Stated task:
Copy the listing below word for word, every line of it, leaving out the pictures.

Input:
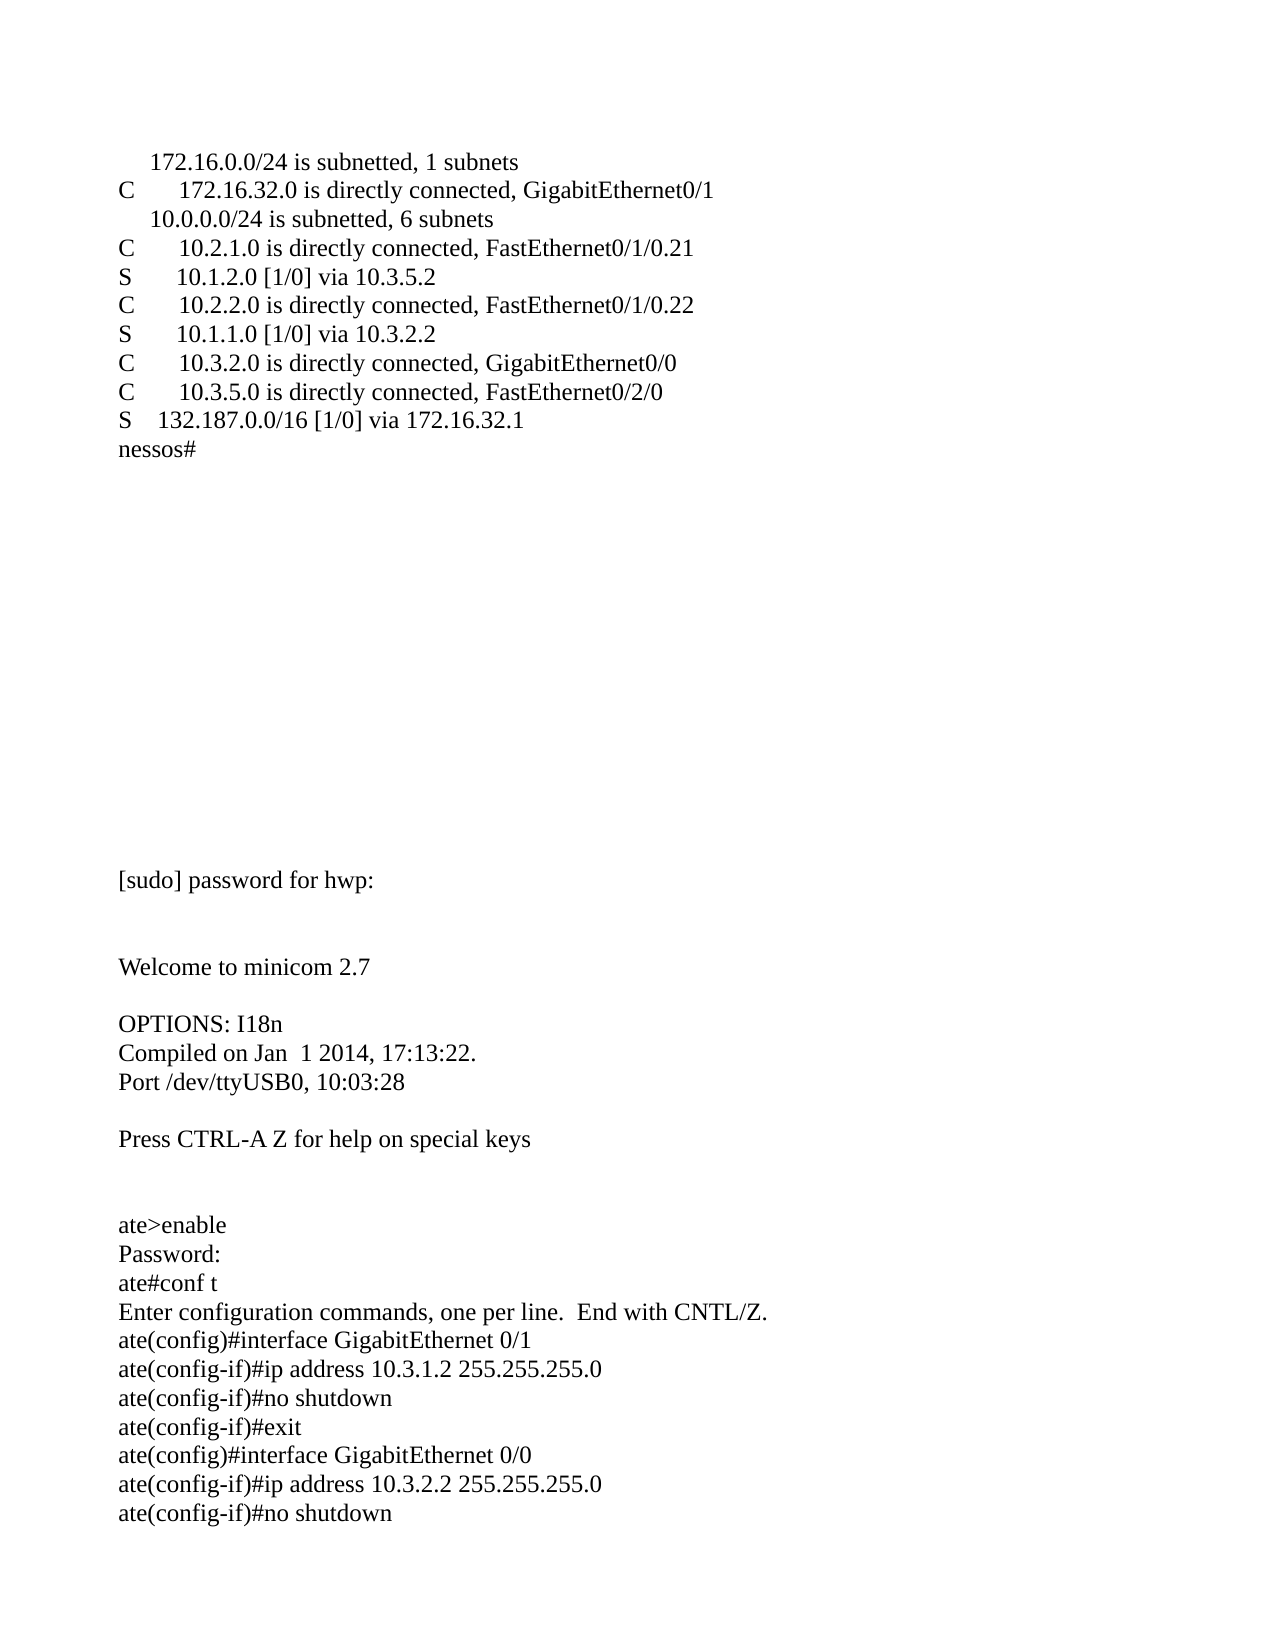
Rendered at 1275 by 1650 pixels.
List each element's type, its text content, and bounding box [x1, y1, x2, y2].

text ate(config-if)#exit [118, 1412, 1157, 1441]
text Compiled on Jan 1 2014, 17:13:22. [118, 1038, 1157, 1067]
text ate>enable [118, 1211, 1157, 1239]
text 10.0.0.0/24 is subnetted, 6 subnets [118, 204, 1157, 233]
text [sudo] password for hwp: [118, 866, 1157, 894]
text C 10.2.2.0 is directly connected, FastEthernet0/1/0.22 [118, 291, 1157, 319]
text nessos# [118, 434, 1157, 463]
text C 10.3.5.0 is directly connected, FastEthernet0/2/0 [118, 377, 1157, 406]
text Password: [118, 1239, 1157, 1268]
text Welcome to minicom 2.7 [118, 952, 1157, 981]
text ate(config-if)#ip address 10.3.1.2 255.255.255.0 [118, 1354, 1157, 1383]
text ate(config-if)#no shutdown [118, 1383, 1157, 1412]
text OPTIONS: I18n [118, 1009, 1157, 1038]
text Port /dev/ttyUSB0, 10:03:28 [118, 1067, 1157, 1096]
text 172.16.0.0/24 is subnetted, 1 subnets [118, 147, 1157, 176]
text Press CTRL-A Z for help on special keys [118, 1124, 1157, 1153]
text S 10.1.2.0 [1/0] via 10.3.5.2 [118, 262, 1157, 291]
text S 10.1.1.0 [1/0] via 10.3.2.2 [118, 319, 1157, 348]
text ate(config-if)#no shutdown [118, 1498, 1157, 1527]
text C 172.16.32.0 is directly connected, GigabitEthernet0/1 [118, 176, 1157, 204]
text C 10.2.1.0 is directly connected, FastEthernet0/1/0.21 [118, 233, 1157, 262]
text Enter configuration commands, one per line. End with CNTL/Z. [118, 1297, 1157, 1326]
text ate(config)#interface GigabitEthernet 0/0 [118, 1441, 1157, 1469]
text ate(config)#interface GigabitEthernet 0/1 [118, 1326, 1157, 1354]
text ate#conf t [118, 1268, 1157, 1297]
text ate(config-if)#ip address 10.3.2.2 255.255.255.0 [118, 1469, 1157, 1498]
text C 10.3.2.0 is directly connected, GigabitEthernet0/0 [118, 348, 1157, 377]
text S 132.187.0.0/16 [1/0] via 172.16.32.1 [118, 406, 1157, 434]
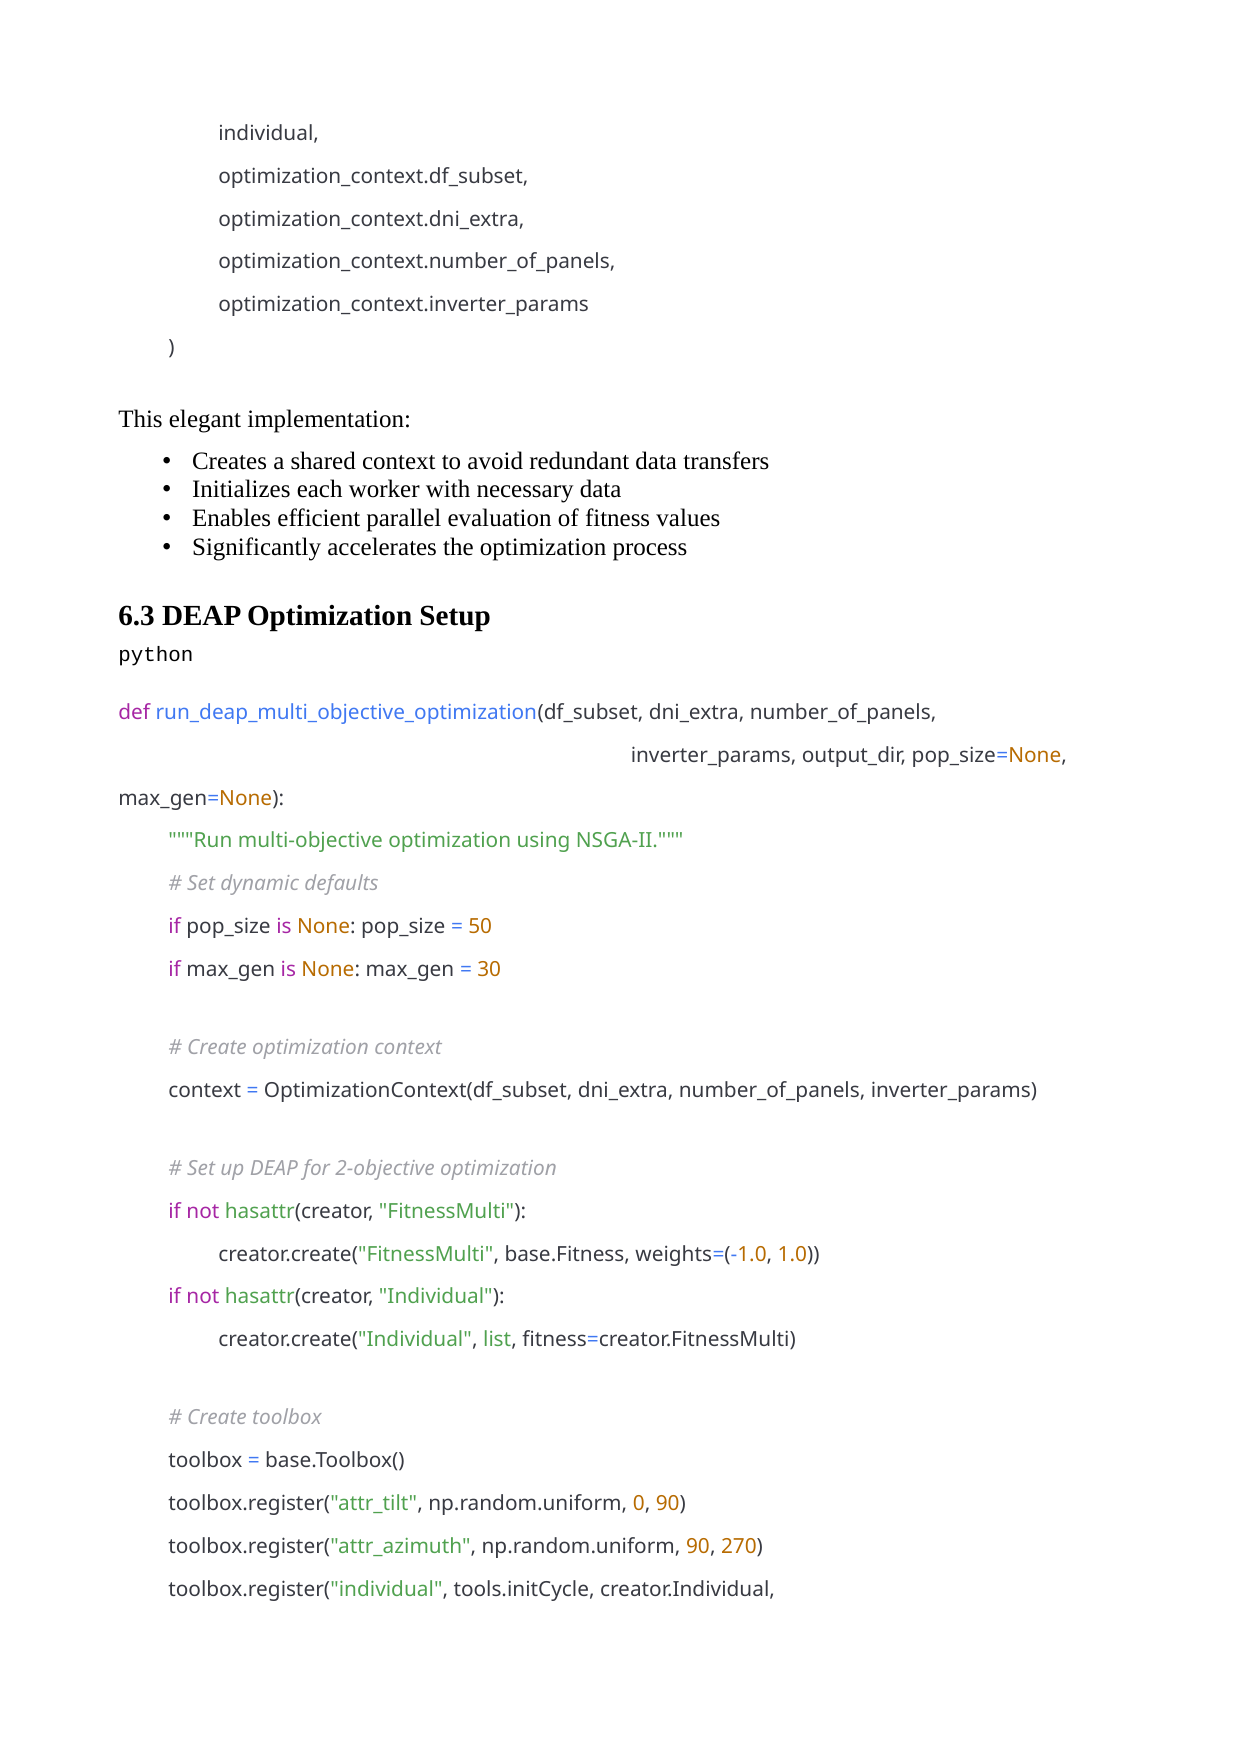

Output for this exercise:
Rendered at 1275 by 1650 pixels.
List each element's type, its text content, and bounding box [x1, y1, x2, y2].

text ate(config-if)#exit [118, 1412, 1157, 1441]
text Compiled on Jan 1 2014, 17:13:22. [118, 1038, 1157, 1067]
text ate>enable [118, 1211, 1157, 1239]
text 10.0.0.0/24 is subnetted, 6 subnets [118, 204, 1157, 233]
text [sudo] password for hwp: [118, 866, 1157, 894]
text C 10.2.2.0 is directly connected, FastEthernet0/1/0.22 [118, 291, 1157, 319]
text nessos# [118, 434, 1157, 463]
text C 10.3.5.0 is directly connected, FastEthernet0/2/0 [118, 377, 1157, 406]
text Password: [118, 1239, 1157, 1268]
text Welcome to minicom 2.7 [118, 952, 1157, 981]
text ate(config-if)#ip address 10.3.1.2 255.255.255.0 [118, 1354, 1157, 1383]
text ate(config-if)#no shutdown [118, 1383, 1157, 1412]
text OPTIONS: I18n [118, 1009, 1157, 1038]
text Port /dev/ttyUSB0, 10:03:28 [118, 1067, 1157, 1096]
text 172.16.0.0/24 is subnetted, 1 subnets [118, 147, 1157, 176]
text Press CTRL-A Z for help on special keys [118, 1124, 1157, 1153]
text S 10.1.2.0 [1/0] via 10.3.5.2 [118, 262, 1157, 291]
text S 10.1.1.0 [1/0] via 10.3.2.2 [118, 319, 1157, 348]
text ate(config-if)#no shutdown [118, 1498, 1157, 1527]
text C 172.16.32.0 is directly connected, GigabitEthernet0/1 [118, 176, 1157, 204]
text C 10.2.1.0 is directly connected, FastEthernet0/1/0.21 [118, 233, 1157, 262]
text Enter configuration commands, one per line. End with CNTL/Z. [118, 1297, 1157, 1326]
text ate(config)#interface GigabitEthernet 0/0 [118, 1441, 1157, 1469]
text ate(config)#interface GigabitEthernet 0/1 [118, 1326, 1157, 1354]
text ate#conf t [118, 1268, 1157, 1297]
text ate(config-if)#ip address 10.3.2.2 255.255.255.0 [118, 1469, 1157, 1498]
text C 10.3.2.0 is directly connected, GigabitEthernet0/0 [118, 348, 1157, 377]
text S 132.187.0.0/16 [1/0] via 172.16.32.1 [118, 406, 1157, 434]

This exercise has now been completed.